Thunder calls to Scott Williams, who is warming up, and introduces me.
He points to the dancers, saying there were three at last year’s Byron
Nelson party, held at his home, just off the fourth green at TPC Las
Colinas. I hate them.

AC/DC’s “Thunder Struck” is his cell’s
ring tone. “Where you at?” he asks at least a hundred callers, scanning
the stands. At one point he looks into my eyes and says, “I’m going to
read your mind.” Then he pulls a cricket out of my ear.

Midway
through the night, Thunder tells me I meet his “8-8 Rule.” “A girl’s
got to wear a size 8 or smaller and be at least an 8.” He slaps his
knee and elbows me, plotting to steal my heart. But first, he says,
he’ll have to get rid of his girlfriends. Plural. “Just give me a
week,” he says.

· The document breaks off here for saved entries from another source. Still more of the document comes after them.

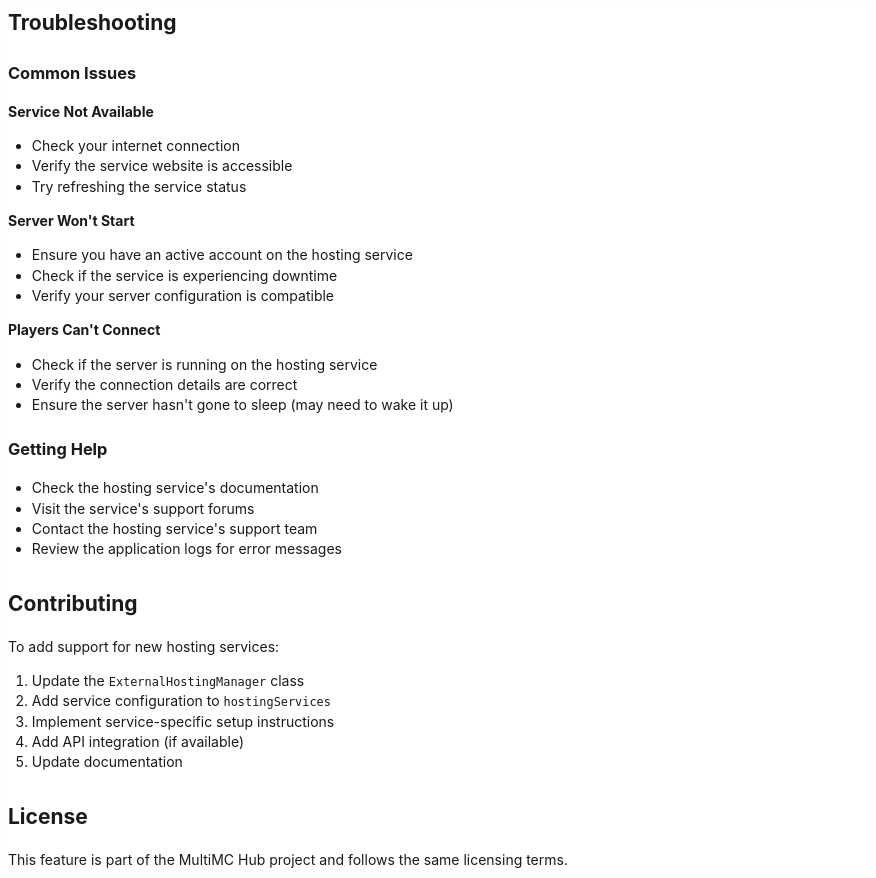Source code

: ## Troubleshooting

### Common Issues

**Service Not Available**
- Check your internet connection
- Verify the service website is accessible
- Try refreshing the service status

**Server Won't Start**
- Ensure you have an active account on the hosting service
- Check if the service is experiencing downtime
- Verify your server configuration is compatible

**Players Can't Connect**
- Check if the server is running on the hosting service
- Verify the connection details are correct
- Ensure the server hasn't gone to sleep (may need to wake it up)

### Getting Help
- Check the hosting service's documentation
- Visit the service's support forums
- Contact the hosting service's support team
- Review the application logs for error messages

## Contributing

To add support for new hosting services:

1. Update the `ExternalHostingManager` class
2. Add service configuration to `hostingServices`
3. Implement service-specific setup instructions
4. Add API integration (if available)
5. Update documentation

## License

This feature is part of the MultiMC Hub project and follows the same licensing terms. 
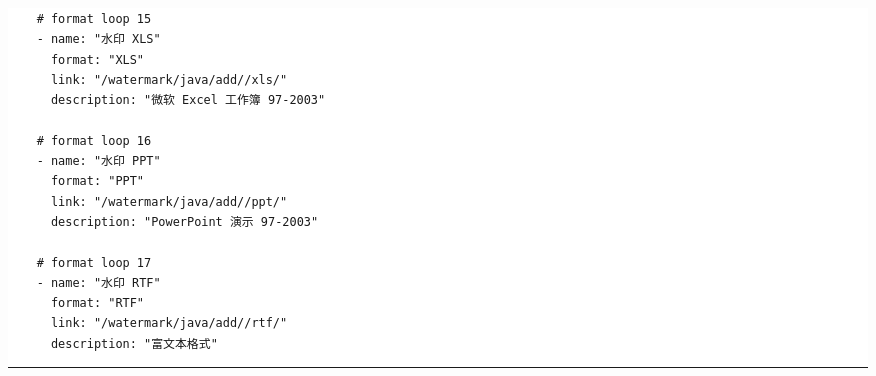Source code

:         # format loop 15
        - name: "水印 XLS"
          format: "XLS"
          link: "/watermark/java/add//xls/"
          description: "微软 Excel 工作簿 97-2003"

        # format loop 16
        - name: "水印 PPT"
          format: "PPT"
          link: "/watermark/java/add//ppt/"
          description: "PowerPoint 演示 97-2003"

        # format loop 17
        - name: "水印 RTF"
          format: "RTF"
          link: "/watermark/java/add//rtf/"
          description: "富文本格式"

---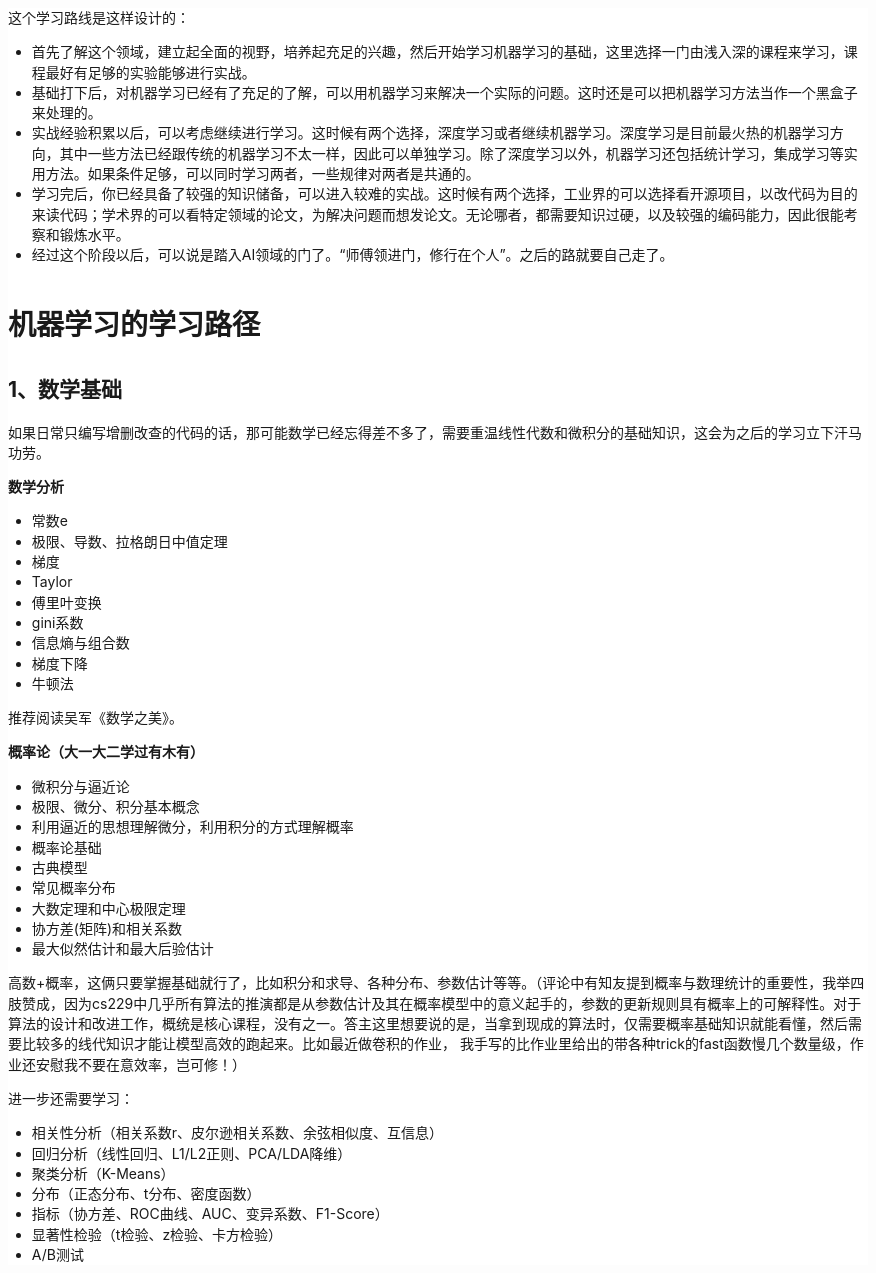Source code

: 这个学习路线是这样设计的：

* 首先了解这个领域，建立起全面的视野，培养起充足的兴趣，然后开始学习机器学习的基础，这里选择一门由浅入深的课程来学习，课程最好有足够的实验能够进行实战。
* 基础打下后，对机器学习已经有了充足的了解，可以用机器学习来解决一个实际的问题。这时还是可以把机器学习方法当作一个黑盒子来处理的。
* 实战经验积累以后，可以考虑继续进行学习。这时候有两个选择，深度学习或者继续机器学习。深度学习是目前最火热的机器学习方向，其中一些方法已经跟传统的机器学习不太一样，因此可以单独学习。除了深度学习以外，机器学习还包括统计学习，集成学习等实用方法。如果条件足够，可以同时学习两者，一些规律对两者是共通的。
* 学习完后，你已经具备了较强的知识储备，可以进入较难的实战。这时候有两个选择，工业界的可以选择看开源项目，以改代码为目的来读代码；学术界的可以看特定领域的论文，为解决问题而想发论文。无论哪者，都需要知识过硬，以及较强的编码能力，因此很能考察和锻炼水平。
* 经过这个阶段以后，可以说是踏入AI领域的门了。“师傅领进门，修行在个人”。之后的路就要自己走了。

# 机器学习的学习路径

## 1、数学基础

如果日常只编写增删改查的代码的话，那可能数学已经忘得差不多了，需要重温线性代数和微积分的基础知识，这会为之后的学习立下汗马功劳。

**数学分析**

- 常数e
- 极限、导数、拉格朗日中值定理
- 梯度
- Taylor
- 傅里叶变换
- gini系数
- 信息熵与组合数
- 梯度下降
- 牛顿法

推荐阅读吴军《数学之美》。

**概率论（大一大二学过有木有）**

- 微积分与逼近论
- 极限、微分、积分基本概念
- 利用逼近的思想理解微分，利用积分的方式理解概率
- 概率论基础
- 古典模型
- 常见概率分布
- 大数定理和中心极限定理
- 协方差(矩阵)和相关系数
- 最大似然估计和最大后验估计

高数+概率，这俩只要掌握基础就行了，比如积分和求导、各种分布、参数估计等等。（评论中有知友提到概率与数理统计的重要性，我举四肢赞成，因为cs229中几乎所有算法的推演都是从参数估计及其在概率模型中的意义起手的，参数的更新规则具有概率上的可解释性。对于算法的设计和改进工作，概统是核心课程，没有之一。答主这里想要说的是，当拿到现成的算法时，仅需要概率基础知识就能看懂，然后需要比较多的线代知识才能让模型高效的跑起来。比如最近做卷积的作业， 我手写的比作业里给出的带各种trick的fast函数慢几个数量级，作业还安慰我不要在意效率，岂可修！）

进一步还需要学习：

* 相关性分析（相关系数r、皮尔逊相关系数、余弦相似度、互信息）
* 回归分析（线性回归、L1/L2正则、PCA/LDA降维） 
* 聚类分析（K-Means） 
* 分布（正态分布、t分布、密度函数） 
* 指标（协方差、ROC曲线、AUC、变异系数、F1-Score） 
* 显著性检验（t检验、z检验、卡方检验） 
* A/B测试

I am simultaneously embarrassed and exhilarated.

Mavs
Dancers coach Shella Sattler drops by with a sheet listing the night’s
special events. What once was impromptu enthusiasm has become official
Mavs game programming. Thunder is not scheduled. I sigh with relief and
slump in disappointment.

When the final buzzer sounds, we’re already headed out. Back at my car, Thunder went for the pinky shake. I obliged.

I’m still waiting for that invite to his Byron party.